The world's fastest moving glacier apparently just lost a massive chunk of ice that measures almost 5 square miles, in the span of two days. Data from satellite images revealed to scientists that this event is one of the most significant calving events currently on record.
This huge ice formation called the Jakobshavn glacier located in Greenland was captured by the European Space Agency's Sentinel-1A and Sentinel-2A weather satellites that obtained radar images from July 27 to August 19 this year.
The images show that the massive glacier is now moving westward where its front region retreated suddenly as a chunk of ice collapsed off its front, that occurred between August 14 and August 16.
Scientists from ESA now estimate that the ice that fell of is about 4,600 feet thick which means that the ice that was lost possessed a volume of around 17.5 cubic kilometers that can compared to the island of Manhattan with a layer of ice that is 1,000 feet deep.
The Sentinel-1A satellite captured radar images of the Jakobshavn glacier in the western region of Greenland before and after this huge calving event between this August 14 and August 16, 2015. This composite image is comprised of various Sentinel-1A images taken from July 27, August 13 and August 19, 2015. The calving front position and other significant features reveal movement based on the image.

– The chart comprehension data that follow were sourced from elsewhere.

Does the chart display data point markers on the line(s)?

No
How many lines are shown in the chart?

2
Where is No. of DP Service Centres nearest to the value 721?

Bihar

This is not the first time that a massive calving event occurred before such as the one in July 2010 where the area was only half of the ice lost compared to this month's event.

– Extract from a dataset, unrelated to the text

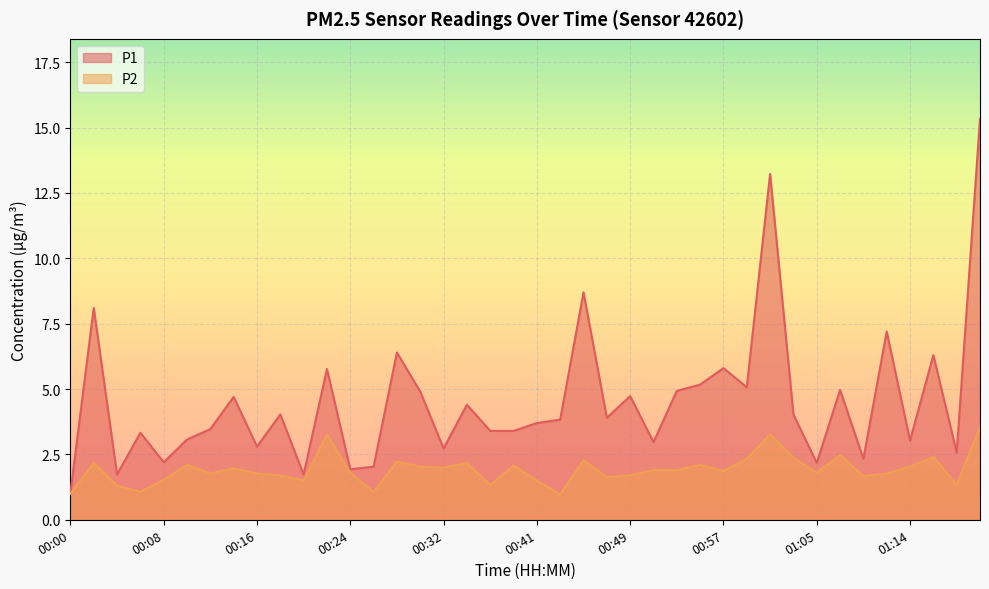

What position from the right is 00:55?

13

As the world's second largest ice structure, Greenland is now experiencing ice sheet melting that have already contributed to 40 percent of the present rising sea levels. The Jakobshavn glacier now drains 6.5 percent of the entire Greenland ice sheet where it also produces one tenth of its icebergs which is estimated to be 35 million tons of ice that are calved every year.
This study also revealed that during the first part of the millennium, glaciers are now melting at the fastest rate ever compared to any event from the last 165 years, in recorded history.
This study is published in the Journal of Glaciology by the World Glacier Monitoring Service.